• [Source document]

However, like Kyle said, you don't necessarily need to use S3. S3 is typically only used when you want to have a persistent storage of data. Most people would store their input logs/files on S3 for Hive processing and also store the final aggregations and results on S3 for future retrieval. If you are just temporarily loading some data into Hive, processing it and exporting it out, you don't have to worry about S3. The nodes that form your cluster have ephemeral storage that forms the HDFS. You can just use that. The only side effect is that you will loose all your data in HDFS once you terminate the cluster. If that's ok, don't worry about S3.

EMR instances are basically EC2 instances with some additional setup done on them. Transferring data between EC2 and EMR instances should be simple, I'd think. If your data is present in EBS volumes, you could look into adding an EMR bootstrap action that mounts that same EBS volume onto your EMR instances. It might be easier if you can do it without all the fancy mounting business though.

• [Exercise instructions] In the forum post about S3 and EMR, what happens to the data in HDFS once the cluster is terminated? The records were taken from a different source than the text.

(Data listing)
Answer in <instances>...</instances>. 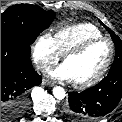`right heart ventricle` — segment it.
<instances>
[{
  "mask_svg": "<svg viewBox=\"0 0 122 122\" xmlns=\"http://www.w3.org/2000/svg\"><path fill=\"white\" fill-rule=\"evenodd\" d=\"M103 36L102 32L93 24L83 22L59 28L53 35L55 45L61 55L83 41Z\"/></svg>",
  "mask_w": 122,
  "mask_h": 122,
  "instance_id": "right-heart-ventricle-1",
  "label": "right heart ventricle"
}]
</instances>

--

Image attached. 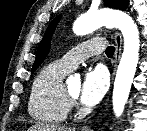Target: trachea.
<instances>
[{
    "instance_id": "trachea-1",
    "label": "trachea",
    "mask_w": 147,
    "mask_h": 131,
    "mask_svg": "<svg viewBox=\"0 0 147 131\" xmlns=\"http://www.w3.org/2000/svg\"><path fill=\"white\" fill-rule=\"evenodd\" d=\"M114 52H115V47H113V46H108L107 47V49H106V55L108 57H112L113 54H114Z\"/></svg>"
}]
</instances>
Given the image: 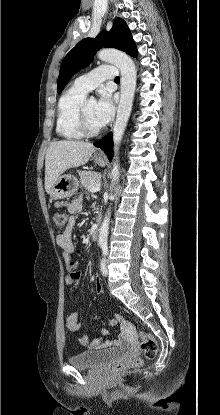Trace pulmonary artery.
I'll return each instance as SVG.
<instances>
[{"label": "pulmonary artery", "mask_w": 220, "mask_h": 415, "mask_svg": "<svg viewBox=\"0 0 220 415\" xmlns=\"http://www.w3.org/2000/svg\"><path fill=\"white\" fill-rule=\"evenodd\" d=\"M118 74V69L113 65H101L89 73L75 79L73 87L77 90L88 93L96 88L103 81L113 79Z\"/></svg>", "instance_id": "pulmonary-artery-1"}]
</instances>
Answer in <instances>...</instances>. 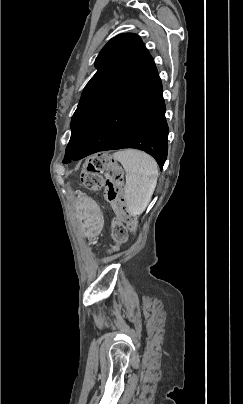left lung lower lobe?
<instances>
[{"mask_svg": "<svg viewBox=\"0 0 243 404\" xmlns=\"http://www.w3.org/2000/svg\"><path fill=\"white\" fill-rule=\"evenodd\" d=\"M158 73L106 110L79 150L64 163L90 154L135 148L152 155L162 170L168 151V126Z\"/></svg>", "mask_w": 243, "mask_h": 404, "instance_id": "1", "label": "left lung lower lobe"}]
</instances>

---

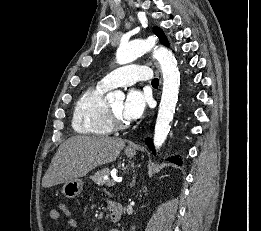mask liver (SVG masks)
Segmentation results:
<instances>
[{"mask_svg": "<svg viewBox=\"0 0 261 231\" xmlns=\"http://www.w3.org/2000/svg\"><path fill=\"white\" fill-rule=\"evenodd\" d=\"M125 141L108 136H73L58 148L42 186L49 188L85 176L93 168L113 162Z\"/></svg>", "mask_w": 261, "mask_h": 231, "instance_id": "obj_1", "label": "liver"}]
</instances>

• [Task answer] All of the data in HDFS is lost.